(Extracted text)

While it has many benefits, breastfeeding is not without challenges, and for adolescent parents these challenges can be difficult to navigate. Common concerns include worrying about how breastfeeding will affect their relationships (both with peers as well as romantic partners), how to handle issues such as leaking or engorgement, and the perceived “judgement” or unwanted attention of breastfeeding in public.
Research shows that information alone is not enough to help adolescent mothers stick with a breastfeeding routine. Teens can become easily overwhelmed by the volume of breastfeeding information they are given – and the challenges of applying that information to the individual barriers that they face: pumping and storing milk at school, being dependent on public transportation, and the influence of the family members that they live with (who may or may not be supportive). And of course the questions that any first-time breastfeeding mom struggles with – “Is the baby getting enough milk? Are they properly latched on? Why is this so painful? Should it take this long?”

(End Extracted text)
(Study material)

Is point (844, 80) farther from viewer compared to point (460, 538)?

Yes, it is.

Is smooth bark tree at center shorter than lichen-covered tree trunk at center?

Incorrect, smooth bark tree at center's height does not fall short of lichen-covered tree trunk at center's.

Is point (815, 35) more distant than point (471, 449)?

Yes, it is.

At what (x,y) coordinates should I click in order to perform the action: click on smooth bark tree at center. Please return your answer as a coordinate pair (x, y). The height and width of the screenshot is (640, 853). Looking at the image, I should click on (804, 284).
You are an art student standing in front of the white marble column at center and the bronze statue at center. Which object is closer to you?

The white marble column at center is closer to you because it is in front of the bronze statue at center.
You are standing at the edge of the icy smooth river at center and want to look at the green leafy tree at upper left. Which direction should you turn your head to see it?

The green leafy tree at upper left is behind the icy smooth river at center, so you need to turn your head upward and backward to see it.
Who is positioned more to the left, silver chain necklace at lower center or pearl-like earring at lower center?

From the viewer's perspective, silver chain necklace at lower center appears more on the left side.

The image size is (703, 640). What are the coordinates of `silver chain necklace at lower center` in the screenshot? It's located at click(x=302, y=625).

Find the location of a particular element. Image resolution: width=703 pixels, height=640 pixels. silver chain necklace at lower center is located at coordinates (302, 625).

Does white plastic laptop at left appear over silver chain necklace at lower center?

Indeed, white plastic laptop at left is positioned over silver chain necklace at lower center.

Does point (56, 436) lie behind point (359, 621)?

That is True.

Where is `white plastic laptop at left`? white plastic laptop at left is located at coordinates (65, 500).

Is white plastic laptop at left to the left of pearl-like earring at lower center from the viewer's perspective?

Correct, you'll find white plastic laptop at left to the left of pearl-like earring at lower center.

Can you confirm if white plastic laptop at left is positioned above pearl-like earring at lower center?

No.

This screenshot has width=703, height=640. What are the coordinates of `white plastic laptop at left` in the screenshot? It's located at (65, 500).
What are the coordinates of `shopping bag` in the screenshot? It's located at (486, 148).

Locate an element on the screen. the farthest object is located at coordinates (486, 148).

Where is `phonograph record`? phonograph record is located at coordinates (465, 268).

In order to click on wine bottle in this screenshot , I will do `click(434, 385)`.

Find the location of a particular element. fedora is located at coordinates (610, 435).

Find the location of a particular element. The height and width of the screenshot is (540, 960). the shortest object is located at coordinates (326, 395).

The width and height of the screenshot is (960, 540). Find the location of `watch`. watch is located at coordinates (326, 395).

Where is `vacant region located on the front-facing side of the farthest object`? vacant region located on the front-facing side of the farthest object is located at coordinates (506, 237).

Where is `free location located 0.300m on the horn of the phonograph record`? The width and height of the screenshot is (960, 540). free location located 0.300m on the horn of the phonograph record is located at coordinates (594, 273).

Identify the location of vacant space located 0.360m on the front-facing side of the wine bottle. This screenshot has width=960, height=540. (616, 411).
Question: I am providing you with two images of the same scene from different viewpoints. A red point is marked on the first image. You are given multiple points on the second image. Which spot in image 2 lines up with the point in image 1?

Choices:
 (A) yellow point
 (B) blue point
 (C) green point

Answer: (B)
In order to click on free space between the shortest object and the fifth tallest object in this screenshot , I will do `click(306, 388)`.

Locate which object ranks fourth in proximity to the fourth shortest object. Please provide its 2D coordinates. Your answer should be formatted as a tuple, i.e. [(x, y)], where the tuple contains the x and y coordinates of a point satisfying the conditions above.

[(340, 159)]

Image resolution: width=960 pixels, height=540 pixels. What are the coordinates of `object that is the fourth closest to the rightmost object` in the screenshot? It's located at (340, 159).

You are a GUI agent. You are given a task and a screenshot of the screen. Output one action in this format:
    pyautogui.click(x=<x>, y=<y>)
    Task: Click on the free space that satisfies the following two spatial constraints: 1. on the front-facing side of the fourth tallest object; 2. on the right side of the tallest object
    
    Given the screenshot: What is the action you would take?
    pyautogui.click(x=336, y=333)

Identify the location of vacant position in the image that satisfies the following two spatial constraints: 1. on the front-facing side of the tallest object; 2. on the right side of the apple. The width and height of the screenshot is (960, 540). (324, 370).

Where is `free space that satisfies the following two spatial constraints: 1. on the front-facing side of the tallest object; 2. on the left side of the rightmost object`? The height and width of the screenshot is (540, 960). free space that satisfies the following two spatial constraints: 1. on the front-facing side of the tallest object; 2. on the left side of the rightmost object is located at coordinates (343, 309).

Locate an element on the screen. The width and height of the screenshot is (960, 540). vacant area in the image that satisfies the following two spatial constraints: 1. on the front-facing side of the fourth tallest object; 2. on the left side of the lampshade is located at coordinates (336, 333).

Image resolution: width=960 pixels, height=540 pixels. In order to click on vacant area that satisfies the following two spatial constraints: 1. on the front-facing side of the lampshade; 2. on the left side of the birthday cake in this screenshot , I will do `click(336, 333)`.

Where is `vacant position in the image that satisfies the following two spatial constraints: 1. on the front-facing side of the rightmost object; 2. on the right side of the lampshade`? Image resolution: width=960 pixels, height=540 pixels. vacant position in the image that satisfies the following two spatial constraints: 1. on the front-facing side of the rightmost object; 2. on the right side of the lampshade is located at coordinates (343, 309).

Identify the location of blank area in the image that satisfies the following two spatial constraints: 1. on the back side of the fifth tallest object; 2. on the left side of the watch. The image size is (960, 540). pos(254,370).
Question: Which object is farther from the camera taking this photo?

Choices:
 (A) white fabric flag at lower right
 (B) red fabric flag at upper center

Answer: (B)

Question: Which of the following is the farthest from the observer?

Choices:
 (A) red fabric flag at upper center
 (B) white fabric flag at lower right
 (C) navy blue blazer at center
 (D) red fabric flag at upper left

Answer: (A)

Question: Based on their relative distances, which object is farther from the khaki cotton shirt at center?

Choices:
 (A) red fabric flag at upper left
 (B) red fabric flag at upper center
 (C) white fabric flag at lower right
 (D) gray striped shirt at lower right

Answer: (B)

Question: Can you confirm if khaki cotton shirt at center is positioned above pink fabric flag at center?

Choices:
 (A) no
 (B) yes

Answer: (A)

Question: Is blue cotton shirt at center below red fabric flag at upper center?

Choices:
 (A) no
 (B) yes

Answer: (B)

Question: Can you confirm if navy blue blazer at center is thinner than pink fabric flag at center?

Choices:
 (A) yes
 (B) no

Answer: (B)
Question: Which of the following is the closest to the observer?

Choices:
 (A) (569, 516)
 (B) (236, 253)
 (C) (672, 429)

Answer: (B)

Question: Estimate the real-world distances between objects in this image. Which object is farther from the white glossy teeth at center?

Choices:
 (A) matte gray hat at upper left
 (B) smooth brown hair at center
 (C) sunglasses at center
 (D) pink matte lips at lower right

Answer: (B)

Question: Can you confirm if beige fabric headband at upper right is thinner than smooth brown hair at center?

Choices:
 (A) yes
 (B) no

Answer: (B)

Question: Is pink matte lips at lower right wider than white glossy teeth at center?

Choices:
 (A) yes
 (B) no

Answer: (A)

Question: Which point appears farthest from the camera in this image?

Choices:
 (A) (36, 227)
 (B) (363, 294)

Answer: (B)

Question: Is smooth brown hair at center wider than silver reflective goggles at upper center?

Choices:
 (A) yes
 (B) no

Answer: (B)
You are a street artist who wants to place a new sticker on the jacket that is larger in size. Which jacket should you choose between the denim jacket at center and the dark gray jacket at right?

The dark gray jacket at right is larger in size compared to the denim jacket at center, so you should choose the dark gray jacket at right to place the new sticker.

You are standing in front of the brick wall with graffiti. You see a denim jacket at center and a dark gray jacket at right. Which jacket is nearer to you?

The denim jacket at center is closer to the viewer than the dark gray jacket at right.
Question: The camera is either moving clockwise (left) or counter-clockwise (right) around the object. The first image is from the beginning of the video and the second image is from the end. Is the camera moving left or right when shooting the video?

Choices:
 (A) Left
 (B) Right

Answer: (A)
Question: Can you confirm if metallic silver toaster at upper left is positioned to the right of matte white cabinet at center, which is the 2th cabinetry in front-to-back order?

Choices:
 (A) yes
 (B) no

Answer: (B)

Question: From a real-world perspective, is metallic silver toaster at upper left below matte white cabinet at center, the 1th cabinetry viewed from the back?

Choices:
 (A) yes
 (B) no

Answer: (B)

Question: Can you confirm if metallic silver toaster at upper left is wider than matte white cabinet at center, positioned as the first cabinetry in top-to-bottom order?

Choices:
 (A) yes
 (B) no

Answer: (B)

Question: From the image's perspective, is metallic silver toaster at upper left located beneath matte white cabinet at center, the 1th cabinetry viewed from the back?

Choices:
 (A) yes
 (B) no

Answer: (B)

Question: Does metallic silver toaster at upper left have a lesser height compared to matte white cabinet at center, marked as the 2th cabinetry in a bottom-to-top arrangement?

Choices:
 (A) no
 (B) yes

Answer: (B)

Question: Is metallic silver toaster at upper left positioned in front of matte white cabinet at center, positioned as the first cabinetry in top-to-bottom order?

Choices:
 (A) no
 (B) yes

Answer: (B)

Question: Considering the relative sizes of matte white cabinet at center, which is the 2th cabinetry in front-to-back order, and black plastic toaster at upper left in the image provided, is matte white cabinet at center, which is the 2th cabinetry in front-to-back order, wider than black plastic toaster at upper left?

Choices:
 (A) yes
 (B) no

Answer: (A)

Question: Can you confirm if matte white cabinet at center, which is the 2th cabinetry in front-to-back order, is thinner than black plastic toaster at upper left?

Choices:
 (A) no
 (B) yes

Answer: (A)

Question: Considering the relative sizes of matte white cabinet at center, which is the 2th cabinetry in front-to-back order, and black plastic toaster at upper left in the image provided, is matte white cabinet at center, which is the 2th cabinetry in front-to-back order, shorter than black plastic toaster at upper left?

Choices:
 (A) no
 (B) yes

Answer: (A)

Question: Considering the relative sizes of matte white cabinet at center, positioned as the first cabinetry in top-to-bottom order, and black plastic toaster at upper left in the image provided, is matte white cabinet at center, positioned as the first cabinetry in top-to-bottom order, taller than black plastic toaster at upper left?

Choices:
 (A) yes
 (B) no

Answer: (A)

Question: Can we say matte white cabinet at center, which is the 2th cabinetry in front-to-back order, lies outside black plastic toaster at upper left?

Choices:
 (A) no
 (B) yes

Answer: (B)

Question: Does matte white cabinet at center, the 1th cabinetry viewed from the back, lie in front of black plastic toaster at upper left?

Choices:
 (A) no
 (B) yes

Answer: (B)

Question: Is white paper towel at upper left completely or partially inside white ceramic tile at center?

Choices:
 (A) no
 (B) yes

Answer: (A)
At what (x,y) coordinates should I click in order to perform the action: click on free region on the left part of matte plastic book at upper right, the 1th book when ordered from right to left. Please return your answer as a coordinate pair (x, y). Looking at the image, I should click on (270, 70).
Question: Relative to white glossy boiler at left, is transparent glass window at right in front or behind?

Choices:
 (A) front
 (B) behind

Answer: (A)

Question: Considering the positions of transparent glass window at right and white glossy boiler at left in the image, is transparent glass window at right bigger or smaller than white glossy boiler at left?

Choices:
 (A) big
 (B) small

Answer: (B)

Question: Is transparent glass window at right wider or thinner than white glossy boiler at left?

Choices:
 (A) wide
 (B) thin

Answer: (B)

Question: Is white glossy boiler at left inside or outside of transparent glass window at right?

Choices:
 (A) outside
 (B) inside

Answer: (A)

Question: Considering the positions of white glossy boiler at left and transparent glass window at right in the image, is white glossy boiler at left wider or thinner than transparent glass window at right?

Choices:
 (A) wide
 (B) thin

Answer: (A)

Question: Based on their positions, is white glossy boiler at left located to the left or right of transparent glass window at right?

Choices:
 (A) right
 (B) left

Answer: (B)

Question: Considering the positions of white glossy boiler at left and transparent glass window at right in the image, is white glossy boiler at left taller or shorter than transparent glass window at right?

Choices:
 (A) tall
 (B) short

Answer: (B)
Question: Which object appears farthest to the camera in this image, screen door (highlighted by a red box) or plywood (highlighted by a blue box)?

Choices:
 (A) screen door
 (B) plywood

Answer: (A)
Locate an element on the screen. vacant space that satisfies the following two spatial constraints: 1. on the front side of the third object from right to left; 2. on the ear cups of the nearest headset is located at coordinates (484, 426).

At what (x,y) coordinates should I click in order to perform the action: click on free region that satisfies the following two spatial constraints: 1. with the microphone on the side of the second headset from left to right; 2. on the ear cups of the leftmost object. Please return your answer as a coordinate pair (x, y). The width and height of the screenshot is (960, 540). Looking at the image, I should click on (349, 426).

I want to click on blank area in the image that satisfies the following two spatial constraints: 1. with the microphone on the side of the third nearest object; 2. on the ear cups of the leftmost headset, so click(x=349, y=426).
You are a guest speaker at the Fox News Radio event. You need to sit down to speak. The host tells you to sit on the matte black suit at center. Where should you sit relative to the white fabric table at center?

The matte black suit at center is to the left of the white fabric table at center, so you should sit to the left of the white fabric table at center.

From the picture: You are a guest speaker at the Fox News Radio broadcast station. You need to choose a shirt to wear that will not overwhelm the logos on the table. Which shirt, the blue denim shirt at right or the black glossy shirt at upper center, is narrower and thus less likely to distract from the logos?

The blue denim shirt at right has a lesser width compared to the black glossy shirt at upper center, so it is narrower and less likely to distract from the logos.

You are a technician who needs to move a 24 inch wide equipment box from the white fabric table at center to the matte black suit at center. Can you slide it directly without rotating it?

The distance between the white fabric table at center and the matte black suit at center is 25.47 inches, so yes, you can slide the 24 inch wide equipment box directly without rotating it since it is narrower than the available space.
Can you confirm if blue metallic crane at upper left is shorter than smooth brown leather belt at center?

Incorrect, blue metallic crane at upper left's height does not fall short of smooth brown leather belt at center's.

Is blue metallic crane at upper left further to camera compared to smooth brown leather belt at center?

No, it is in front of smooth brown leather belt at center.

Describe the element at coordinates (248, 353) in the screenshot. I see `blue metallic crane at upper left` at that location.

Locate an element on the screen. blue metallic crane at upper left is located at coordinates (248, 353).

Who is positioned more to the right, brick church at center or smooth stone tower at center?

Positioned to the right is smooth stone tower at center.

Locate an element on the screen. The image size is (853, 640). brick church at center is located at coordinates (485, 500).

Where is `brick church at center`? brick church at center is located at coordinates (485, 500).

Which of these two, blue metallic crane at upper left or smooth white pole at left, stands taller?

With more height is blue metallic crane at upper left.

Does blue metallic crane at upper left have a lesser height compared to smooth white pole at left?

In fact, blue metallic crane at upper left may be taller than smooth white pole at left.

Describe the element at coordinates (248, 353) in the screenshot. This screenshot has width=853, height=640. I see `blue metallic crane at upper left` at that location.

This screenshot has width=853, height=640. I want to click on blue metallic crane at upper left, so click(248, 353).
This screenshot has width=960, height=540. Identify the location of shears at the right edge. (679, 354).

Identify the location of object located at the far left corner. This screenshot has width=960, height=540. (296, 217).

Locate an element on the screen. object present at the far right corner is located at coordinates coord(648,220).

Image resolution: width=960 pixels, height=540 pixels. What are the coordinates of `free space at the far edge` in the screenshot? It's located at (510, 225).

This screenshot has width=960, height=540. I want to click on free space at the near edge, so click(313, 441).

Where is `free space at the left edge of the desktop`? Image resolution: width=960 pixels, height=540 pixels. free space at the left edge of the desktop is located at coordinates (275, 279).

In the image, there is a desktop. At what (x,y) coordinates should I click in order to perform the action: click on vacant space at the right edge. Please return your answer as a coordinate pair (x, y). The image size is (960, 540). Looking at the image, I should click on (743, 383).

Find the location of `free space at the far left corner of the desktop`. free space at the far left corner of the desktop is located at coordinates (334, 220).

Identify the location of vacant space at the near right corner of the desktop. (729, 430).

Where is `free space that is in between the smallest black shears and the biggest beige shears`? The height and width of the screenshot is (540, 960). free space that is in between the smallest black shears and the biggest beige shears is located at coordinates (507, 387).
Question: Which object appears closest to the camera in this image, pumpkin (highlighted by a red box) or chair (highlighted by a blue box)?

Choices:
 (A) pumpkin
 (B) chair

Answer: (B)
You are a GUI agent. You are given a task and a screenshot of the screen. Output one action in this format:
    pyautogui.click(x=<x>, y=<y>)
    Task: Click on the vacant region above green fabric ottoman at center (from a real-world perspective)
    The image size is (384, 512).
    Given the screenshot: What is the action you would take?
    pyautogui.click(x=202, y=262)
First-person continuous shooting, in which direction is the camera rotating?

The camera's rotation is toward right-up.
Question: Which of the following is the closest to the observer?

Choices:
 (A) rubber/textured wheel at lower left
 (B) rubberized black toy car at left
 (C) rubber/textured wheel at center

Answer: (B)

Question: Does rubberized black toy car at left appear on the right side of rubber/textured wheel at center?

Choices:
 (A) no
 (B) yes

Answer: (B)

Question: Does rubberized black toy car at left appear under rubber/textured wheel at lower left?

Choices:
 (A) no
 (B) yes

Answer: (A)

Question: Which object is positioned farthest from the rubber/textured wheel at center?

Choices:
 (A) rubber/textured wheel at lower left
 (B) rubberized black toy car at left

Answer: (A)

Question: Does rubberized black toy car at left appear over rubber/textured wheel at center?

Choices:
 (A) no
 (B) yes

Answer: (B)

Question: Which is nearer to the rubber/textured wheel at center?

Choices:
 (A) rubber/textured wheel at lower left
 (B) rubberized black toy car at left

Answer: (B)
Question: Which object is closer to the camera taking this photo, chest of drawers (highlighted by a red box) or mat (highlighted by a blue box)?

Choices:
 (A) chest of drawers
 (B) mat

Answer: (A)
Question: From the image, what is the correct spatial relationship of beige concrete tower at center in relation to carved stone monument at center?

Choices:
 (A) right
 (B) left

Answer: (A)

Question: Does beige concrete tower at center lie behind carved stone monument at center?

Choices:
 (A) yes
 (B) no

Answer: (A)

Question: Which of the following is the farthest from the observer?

(End Study material)

§ Prompt
In the passage on adolescent breastfeeding, list every question given as one that any first-time breastfeeding mom struggles with. The items above come from a separate source.

§ Output for this task
- Is the baby getting enough milk?
- Are they properly latched on?
- Why is this so painful?
- Should it take this long?